* _Passage given_:
※

Inside Snap's Experimentation Platform: Leveraging NVIDIA GPUs for Accelerated Data Processing

Migrating Snapchat’s AB Pipelines to GPU-Accelerated Spark

At Snap, experimentation sits at the core of how we build products. Nearly every product decision is informed by controlled experiments, and the infrastructure that powers those experiments needs to be reliable, scalable, and fast. As Snapchat has grown, so has the scale of experimentation, and with it, the cost and complexity of the data pipelines that support it.

At the same time, GPU acceleration for batch processing workloads had matured significantly. Apache Spark accelerated by NVIDIA cuDF promised substantial speedups for shuffle-heavy workloads, the exact profile of many of our Spark jobs. The question was no longer whether GPUs could help, but whether they could help our pipelines at our scale, without compromising reliability or increasing operational complexity.

※

[Saved entries]
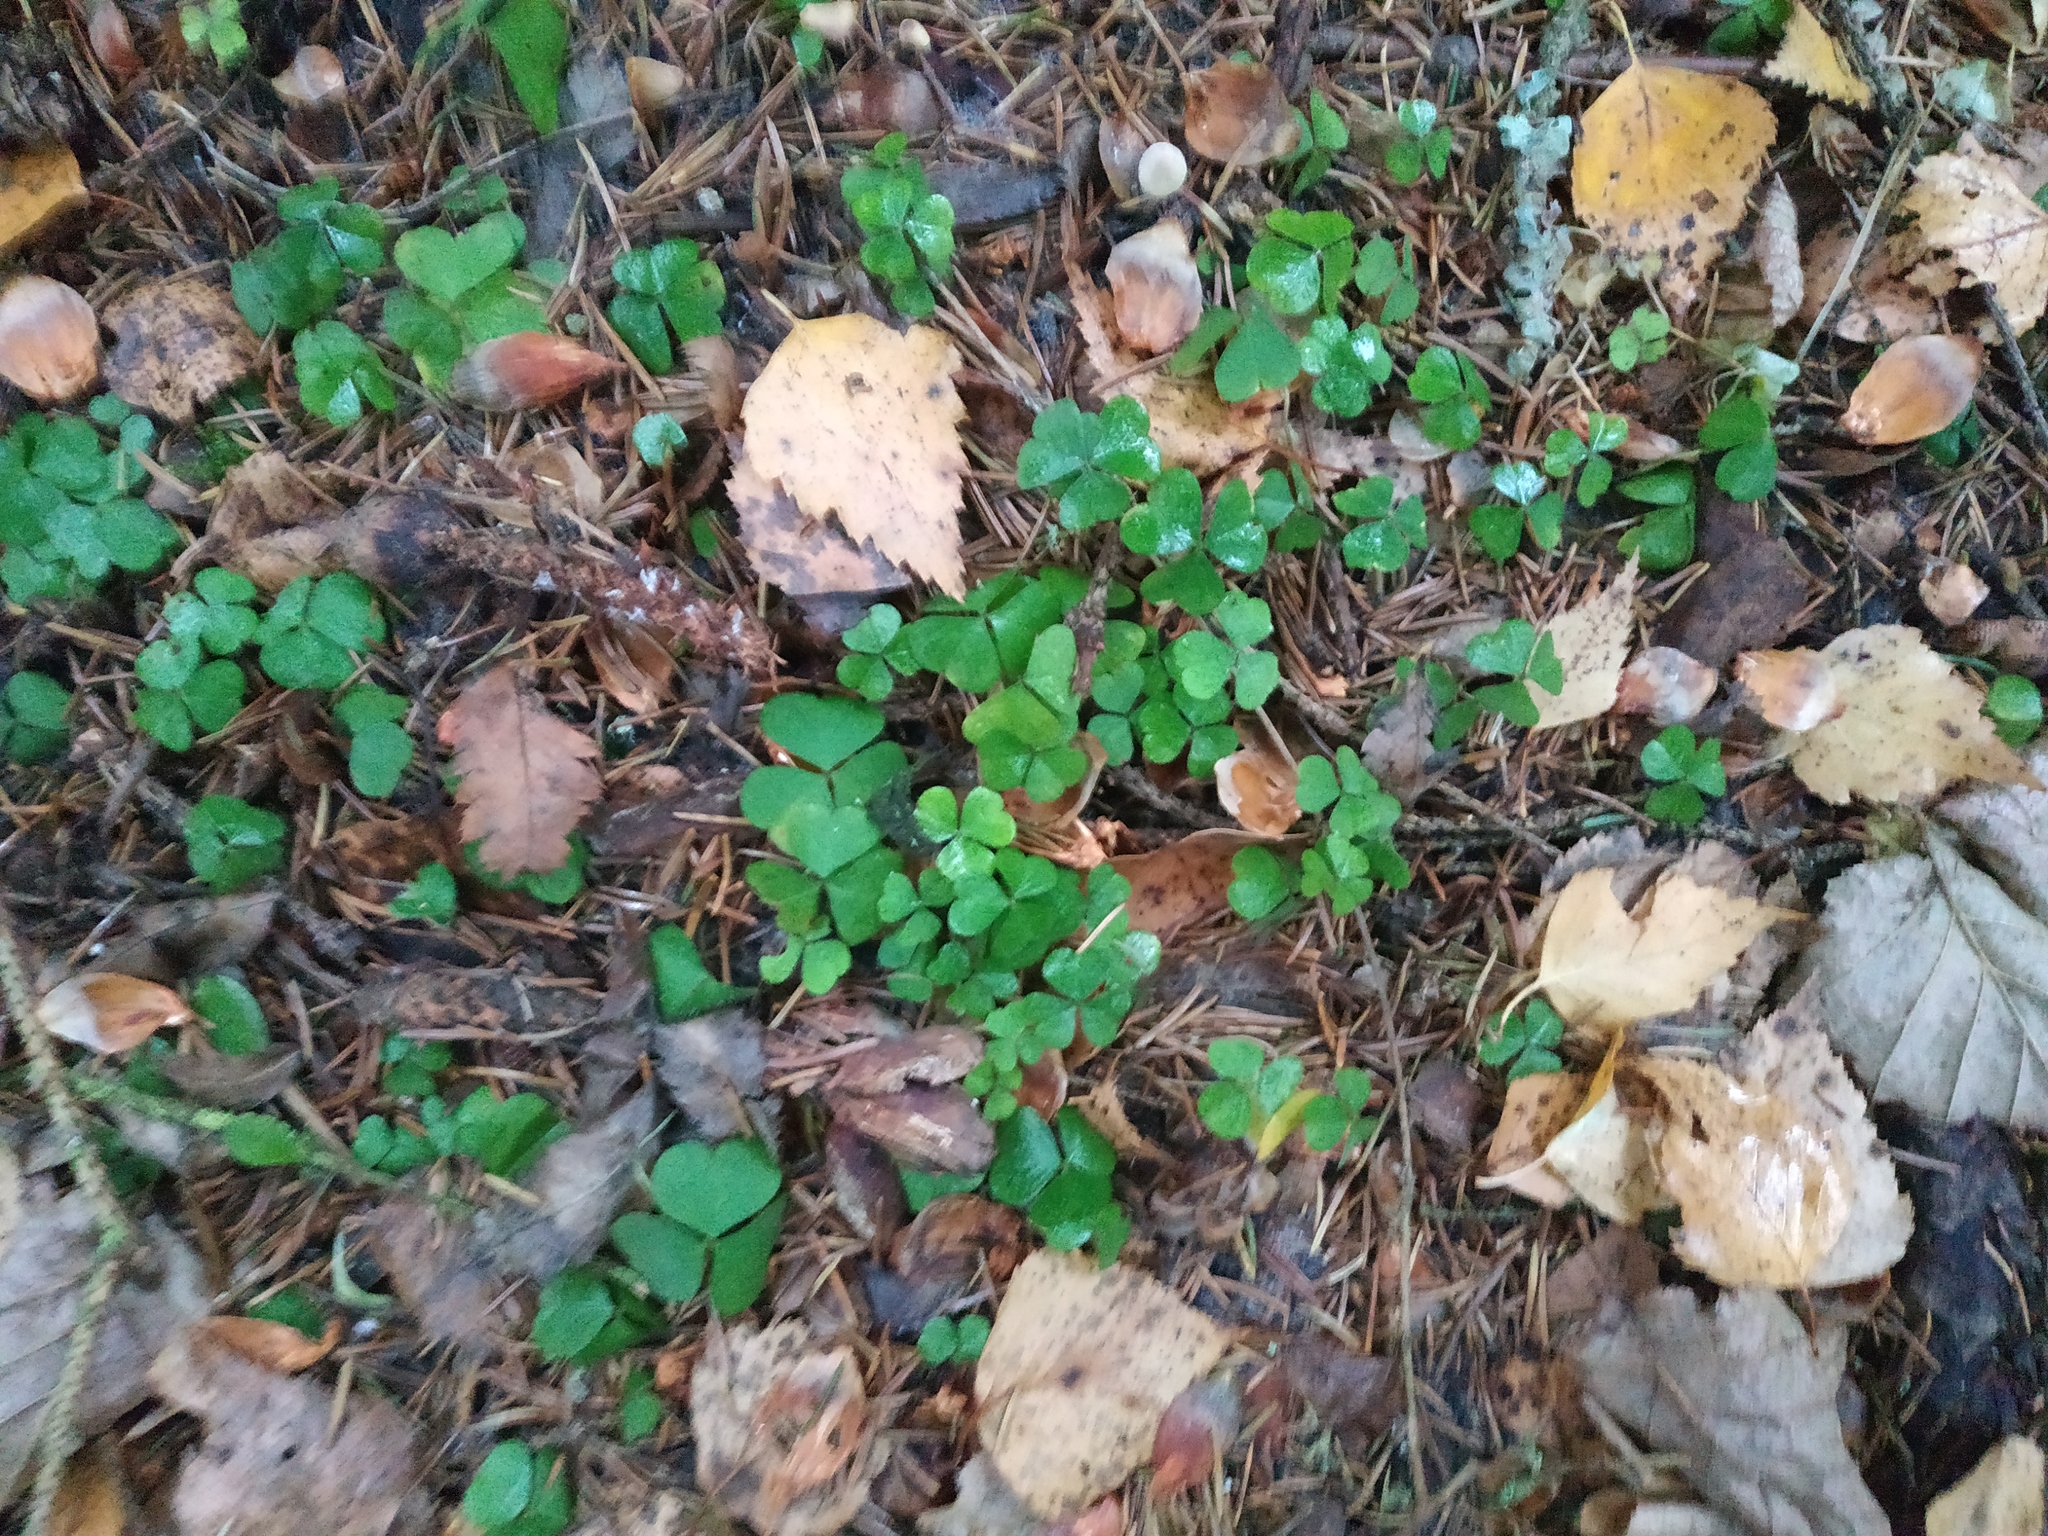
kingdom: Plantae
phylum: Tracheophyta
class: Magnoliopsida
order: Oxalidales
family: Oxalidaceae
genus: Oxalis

※

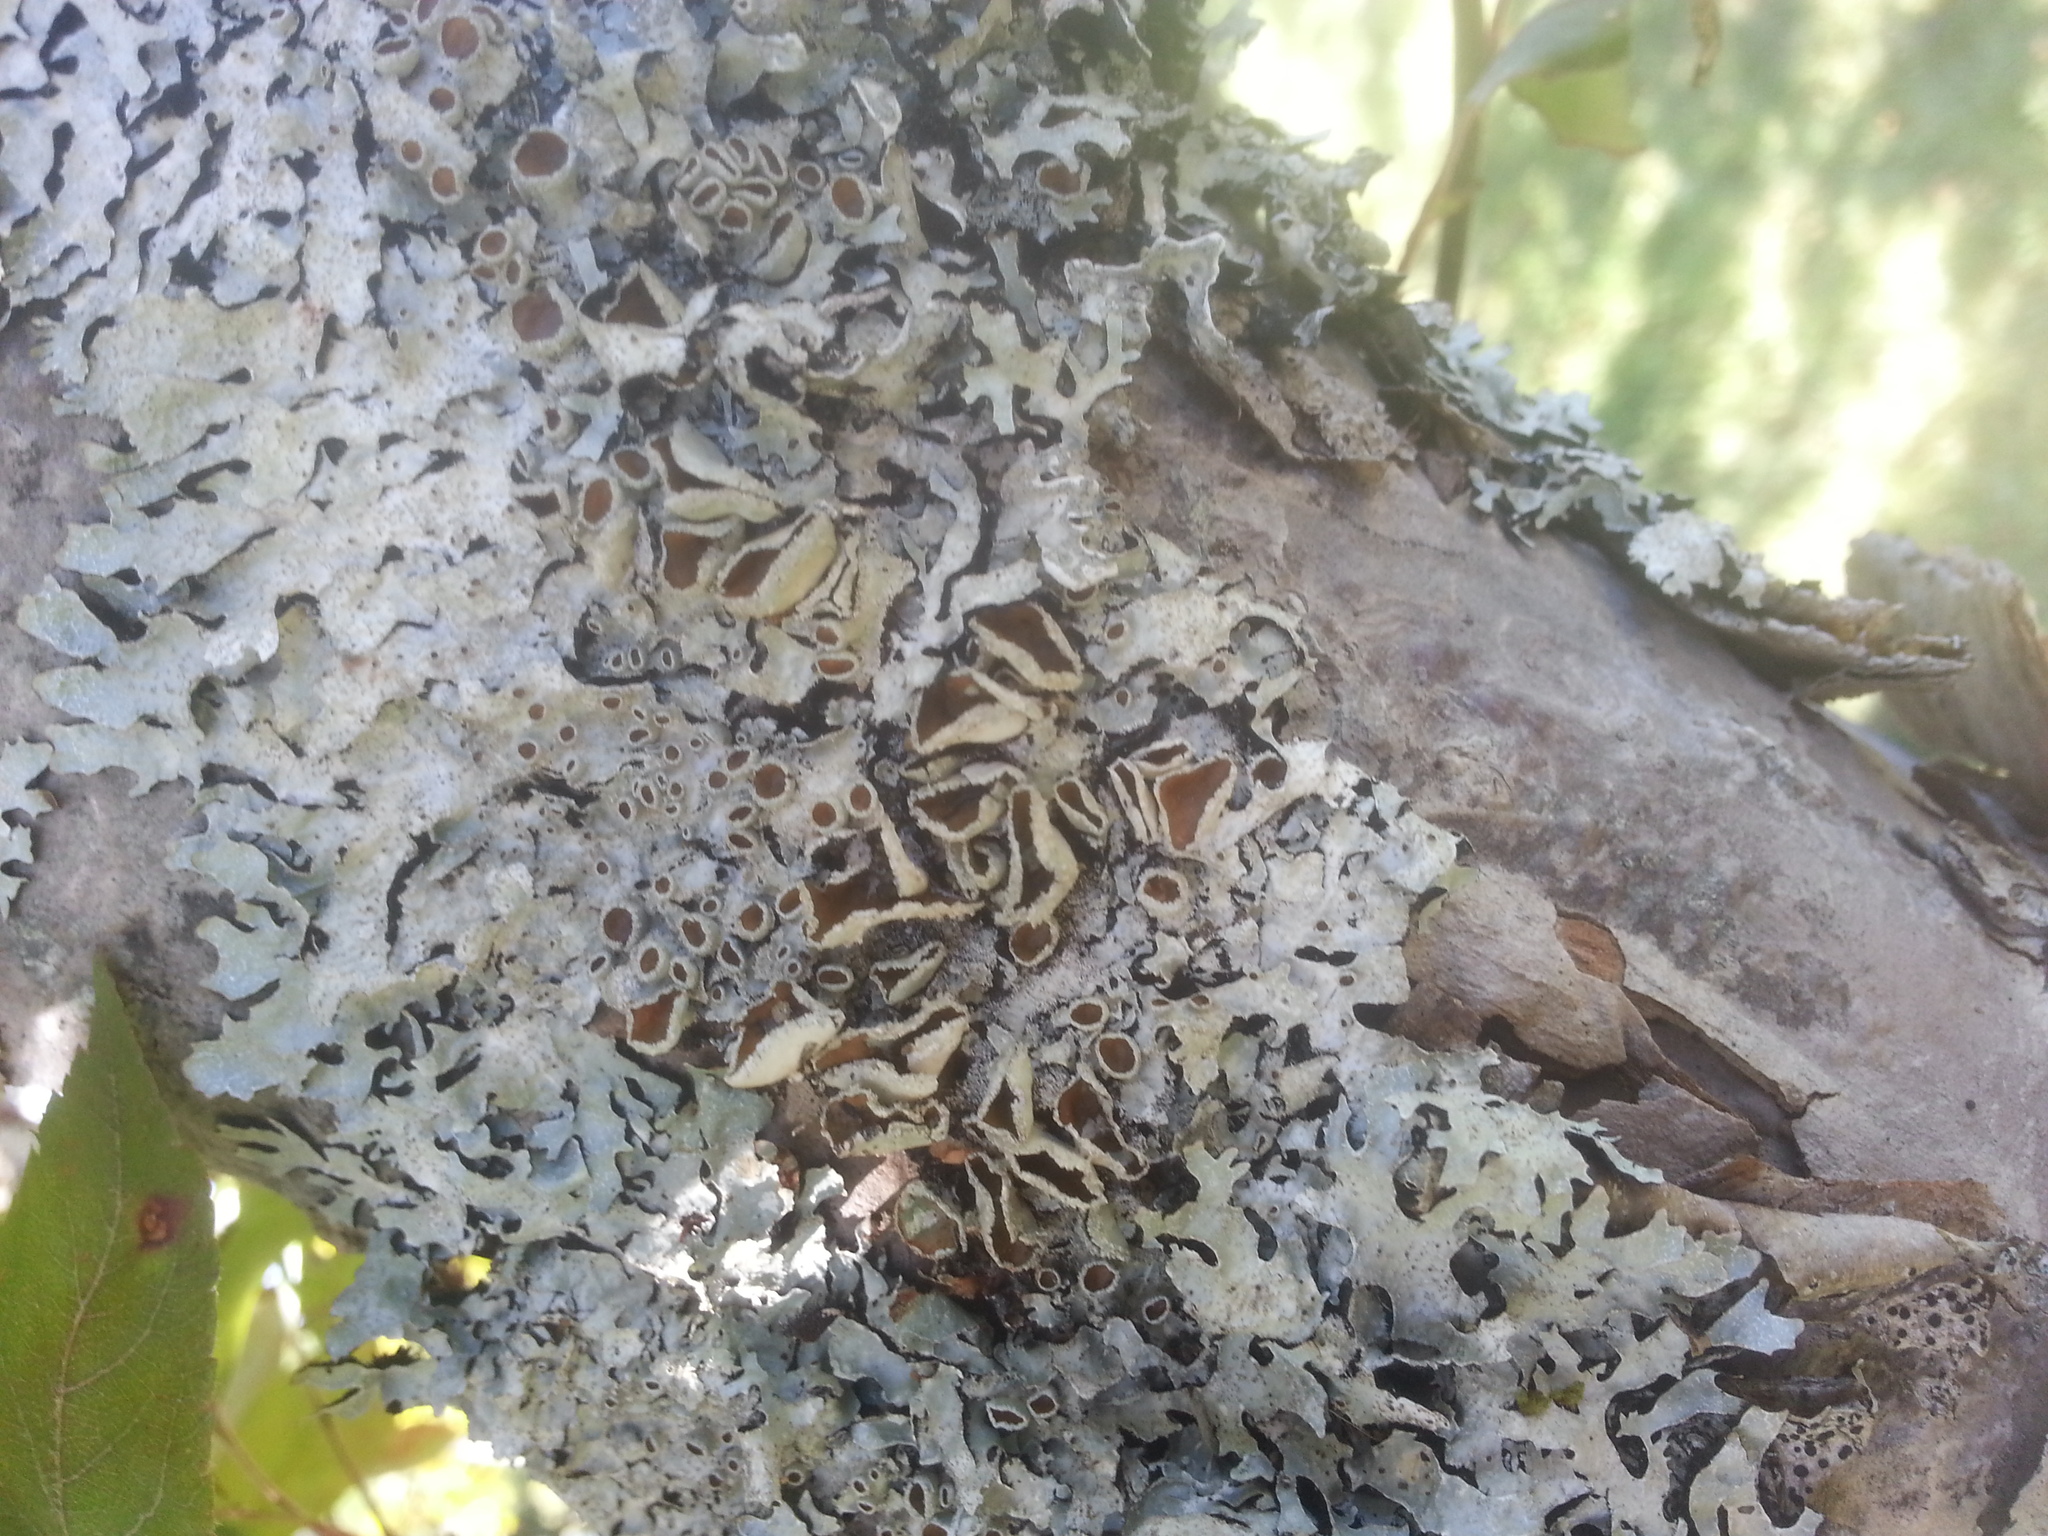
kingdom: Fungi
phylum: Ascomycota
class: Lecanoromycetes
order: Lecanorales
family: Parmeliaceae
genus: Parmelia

※

* _Parts of the exercise_:
- A) Name the three qualities that the Snap experimentation passage says the infrastructure powering experiments needs to have.
- B) From the Snap experimentation passage, copy the part that begins at the words "At the same" and stops after "increasing operational complexity.", renaming "GPUs" to "accelerators".
- C) Answer these questions from the Snap experimentation passage.
(i) What informs nearly every product decision at Snap?
(ii) What accelerates Apache Spark, according to the passage?
(iii) For what kind of workloads did that acceleration promise substantial speedups?

* _Task-by-task results_:
- A) reliable, scalable, fast

- B)
At the same time, GPU acceleration for batch processing workloads had matured significantly. Apache Spark accelerated by NVIDIA cuDF promised substantial speedups for shuffle-heavy workloads, the exact profile of many of our Spark jobs. The question was no longer whether accelerators could help, but whether they could help our pipelines at our scale, without compromising reliability or increasing operational complexity.

- C)
(i) Controlled experiments
(ii) NVIDIA cuDF
(iii) Shuffle-heavy workloads